ACOs may affect physician employment patterns, JAMA study finds

06 Aug 2018 | SOURCE: Healthcare Dive



Dive Brief:

The growth of accountable care organizations is cutting physician work hours as well as the likelihood of doctors being self-employed, according to a new JAMA report.

The study of nearly 50,000 doctors found a 10% increase in ACO enrollment in a hospital referral region is connected with 0.82 fewer work hours per week for male physicians. The 10% number is also associated with a decrease of 2% in the probability of physicians being self-employed.

The study found that older physicians were more apt to shift to employment, potentially to receive retirement benefits after selling their practices by selling their practices to hospitals.


Dive Insight:

ACOs are becoming more popular alternatives as more systems move to value-based contracting.

UnitedHealth Group, which includes the nation’s largest private payer, expects to double the size of its national accountable care organization NexusACO at least once and maybe twice through the end of next year.

The JAMA report found there were 923 ACO contracts in 2017 that covered more than 32 million people.

The question is how further ACO growth will affect physician employment and work hours. The study found hospital-controlled ACOs are hiring physicians as employees. That is reducing doctors’ incentives to work long hours.

“Although our data do not offer a mechanism that underlies these findings, well-performing ACOs may make more efficient use of physician time by shifting tasks that do not require physicians to other team members,” the study authors wrote.

Though the study showed minor reductions in hours worked, the researchers suggested doctors could reduce work further as ACOs mature.

They said older physicians moving into employment for retirement benefits could “fuel further increases in ACO employment in the short run, but in the long run could raise questions about availability of physicians in ACOs.”

Physician hours will play an even bigger role in the coming years with the expected doctor shortage. At the same time, physicians complain about feeling burnt out from their current workload, which may get worse.

Are ACOs a way to resolve that issue? The study said future research should look at physician job satisfaction for doctors in ACOs to see if those contracts lessen burnout problems. “Given the rapid increases in the numbers of primary care nurse practitioners, future research should also examine the association between ACOs and employment patterns of … nonphysician clinicians,” they wrote.
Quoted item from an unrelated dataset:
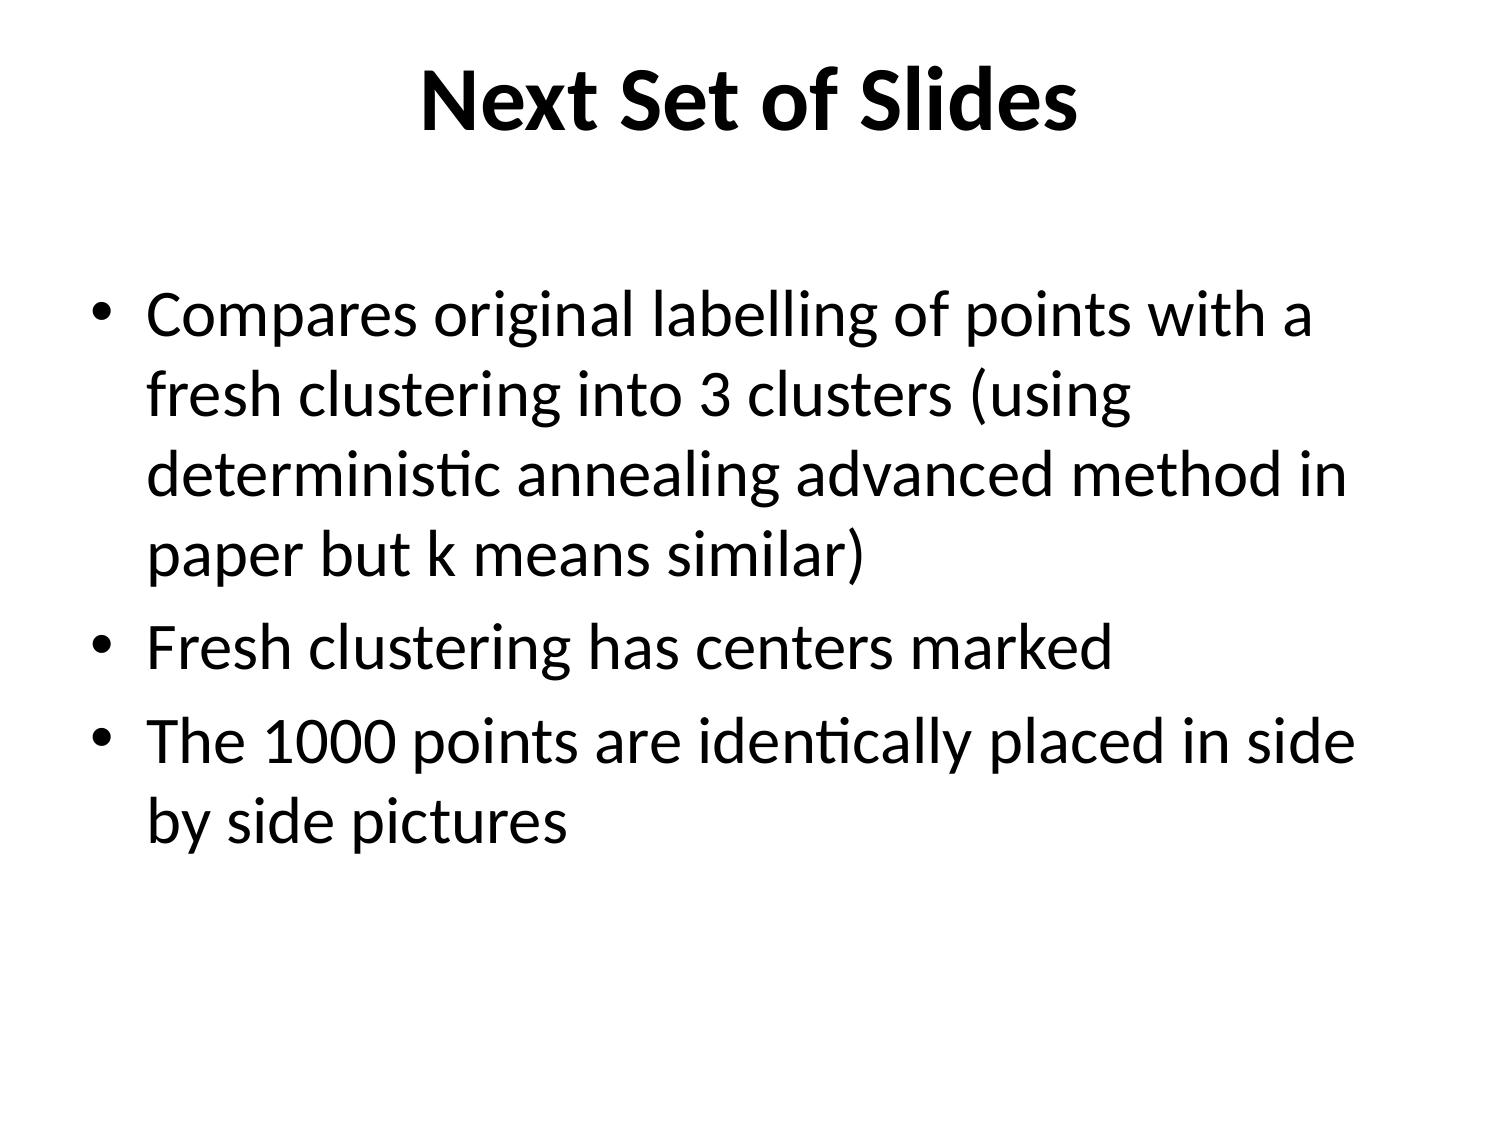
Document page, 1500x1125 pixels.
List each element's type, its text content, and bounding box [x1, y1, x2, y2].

list Compares original labelling of points with a fresh clustering into 3 clusters (using deterministic annealing advanced method in paper but k means similar) Fresh clustering has centers marked The 1000 points are identically placed in side by side pictures [75, 262, 1425, 1005]
title Next Set of Slides [75, 0, 1425, 188]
Though ACOs show potential, the reality hasn’t always been positive. A recent report in Health Affairs found many innovations haven’t met promises of improving outcomes and efficiently using resources. However, ACOs present “new opportunities to develop the evidence necessary to implement, scale and sustain these needed innovations in healthcare delivery,” the authors of that study said.

Examples of ACOs finding success include CMS’ Next Generation ACO and Medicare Shared Savings Program. A 2017 report showed that 11 of 18 Next Generation ACOs earned savings in 2016. Also, the HHS Office of Inspector General found that the Medicare Shared Savings Program reduced spending and improved care quality in most ACOs during the program’s first three years.